Posted: Thursday, 10 May 2018 @ 14:04
Broadly speaking there are three steps to challenging an assessment decision which goes against your family.
1 Ask the CCG to review your case. Explain why you want your case reviewed and why you think the person is eligible for NHS continuing healthcare.
2 If the CCG decides you are still not eligible, you can obtain a review from an independent review panel (IRP).
3 If the IRP does not go with you, you can take your case the Parliamentary and Health Service Ombudsman.
Within this framework what are the variables which enable one to have more chance of success throughout the process?
Specifically, what can you do to win?
1 Sound organisation - If you are organised such as with your note taking, record taking that will put you in a stronger position for the successful conduct of such a case.

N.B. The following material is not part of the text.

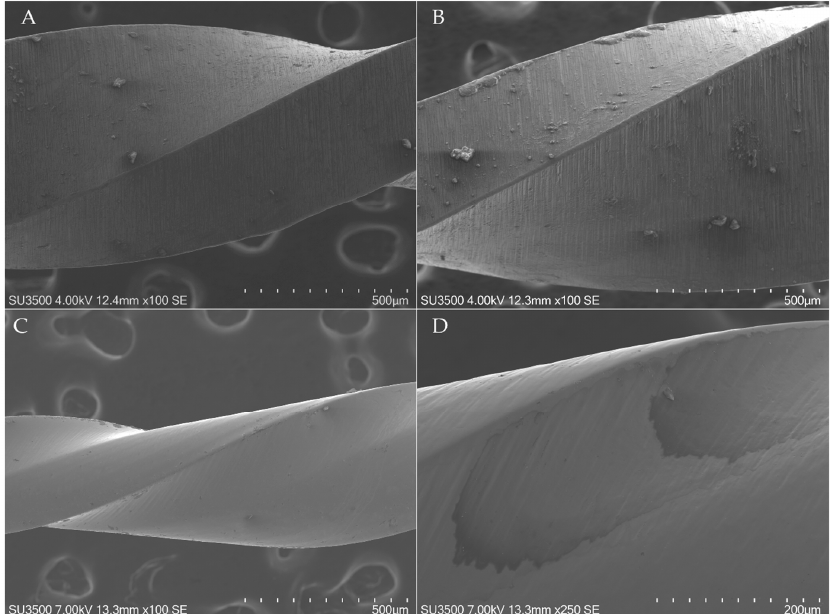
Figure 3. SEM images of debris on instruments surface. ( A , B ) EOF instruments, in which are shown several debris on the entire surface of the instrument. ( C ) OR instrument, in which are shown sporadic debris on the surface. ( D ) OR instrument, in which is shown an oily spot on the surface. All WOG instruments showed a disruption of cutting edges for their entire length, maintained also after the shaping procedures (incidence of 10) (Figure 4). Those alterations did not act as points of least resistance for the development of microfractures. Moreover, the limited flattening of the cutting edges arising from simulated clinical use leads to a consequent reduction of cutting-edge disruption. It can be speculated that those morphological aspects arise from the machining procedures and do not have any role in the microcracks and fracture propagation.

2 Communicating Calmly Verbally with the People Making the Decisions - Too often I have seen both family members(and lawyers) dealing with a difficult situation and sometimes social workers/assessors by being overly aggressive in person with them and picking them on any perceived error/sleight on them. Remember Assertive is good. Aggressive is not good and will backfire whatever the provocation.
3 Objective Analysis of Your Case - It is natural to think one has a strong legal case even when you do not and the difficult issues you are going through. Alternatively you may have a stronger case then you think. Therefore where you can get someone externally(be that a knowledgeable colleague or a professional) to advise on how strong your prospects are. If you know where you are, you have a better chance of knowing what is required to win.
4 Create A Positive Narrative - Ultimately your goal is to obtain funding for the family member. Never lose sight of that fact. The key aspect of any appeal and legal document that goes is that you consistently create a strong story as to why the family member should obtain care. This has impact upon who is reading including yourself. It gives you confidence in the case and makes the receiving party pay attention too.
5 Succint Written Communication - In most legal cases the capacity to win is not based on the strength of the case(though that is a important factor) but rather the capacity to put forward our case with lots of(not uncomplicated) information in a way that is appealing to read/be considered . Resist the tendency to put the kitchen sink in - less is more in this kind of case.